Потухшим, мертвым взором смотрел Лже-Петр куда-то в угол комнаты. Теперь ему казалось, что он, тщеславец, стремившийся добиться славы на поприще интриги, к которой его призвало сходство с царем Петром, явился несчастной жертвой политических затей хозяев из Стокгольма. Его судьба, описанная Шереметевым, выглядела вполне правдиво. Майору оставалось лишь одно.
- Фельдмаршал, - обратился он к Шереметеву, впервые называя его столь пышным титулом - хотел подольститься к воеводе. - Если бы я попросил вас оставить меня всего на пять минут, то веревка, нет, даже мой галстук, помогли бы распутать мой... житейский узел другим узлом. Но... но офицеру не пристало пользоваться столь позорными способами самоубийства. Прошу вас, оставьте пистолет или, по крайней мере, нож, и вы, уверен, вознаградите себя за причиненный мной позор своей стране, избавите себя от необходимости ломать кому-то кости на колесе, сажать меня на кол. Господин Репнин все записывал исправно, и народу Московии будет известно, кто привел её к такому вот концу...
И Шереметев, и Меншиков, и князь Репнин, услышав искренность в словах того, кого они ещё совсем недавно готовы были истерзать, замучить злейшей казнью, посмотрели на Шенберга с сочувствием. Сейчас в этом изувеченном пыткой человеке, столь похожем на их государя, виделся солдат, преданный своей родине, и все поверили в искренность его просьбы. Но Шереметев молчал недолго. Положив руку на обнаженное плечо майора, он сказал:
- Сынок, долг ты свой перед королем выполнил отменно. Послужи-ка ныне и России. Выбирай между жестокой казнью в Москве, отравой или кинжалом в Стекольном, или... царскими палатами московскими. Покуда не подрастет царевич Алексей, надобно тебе побыть царем...

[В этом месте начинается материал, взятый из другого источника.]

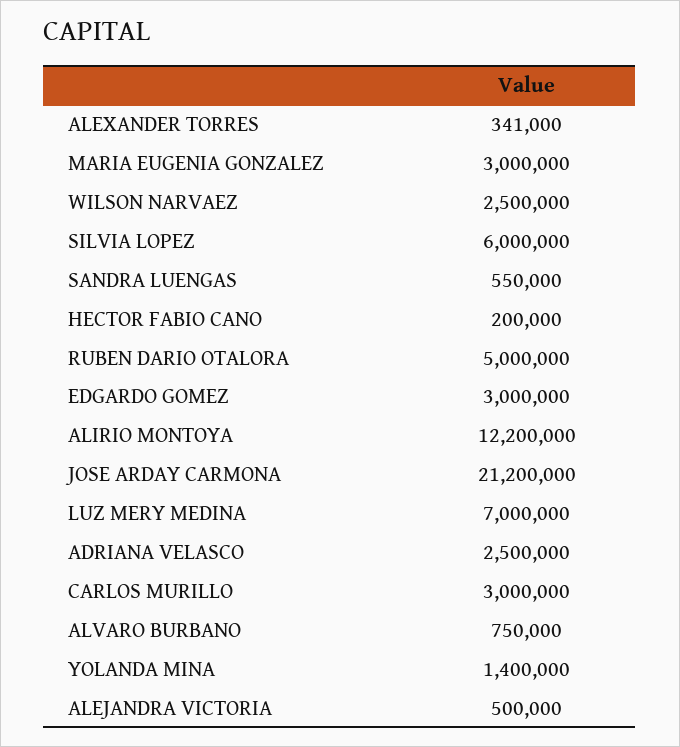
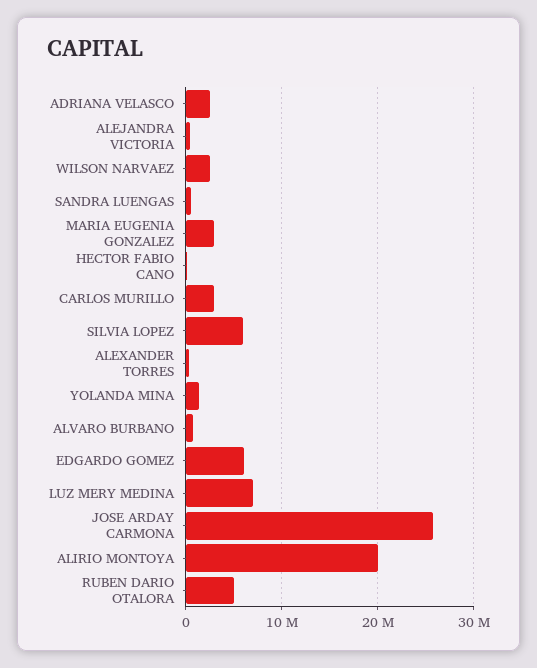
EDGARDO GOMEZ: 3000000 -> 6000000
ALIRIO MONTOYA: 12200000 -> 20000000
JOSE ARDAY CARMONA: 21200000 -> 26000000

Шереметев остановился. То ли не хватало ему красноречия, чтобы его мысли скорей дошли до разума шведа, то ли сам он покамест не придумал, на что его стране может пригодиться самозванец... Но он все же продолжил:
- Вот ты... швед, но я уверен, что управлять такой державой, как Россия, куда милей, чем быть вертушкой в чужих руках. Так вот же, Мартин будь за нас! Чего лишишься ты? Сомнительной славы проходимца? Пройдохи, ненавидимого и здесь, и там? В России мы обещаем твоей особе неприкосновенность, возможность пользоваться положеньем, привилегиями и казной, но, как то и было, в разумных, обоснованных пределах. Это раз... Войну, тобой затеянную, мы, народ российский, продолжим, ибо не токмо позор смыть её хотим, но и доставить, коль предлог нашелся, державе нашей прибыток в прибалтийских землях. Ты же будешь наш полководец, ибо так заведено в России, что властитель всей земли становится и полководцем.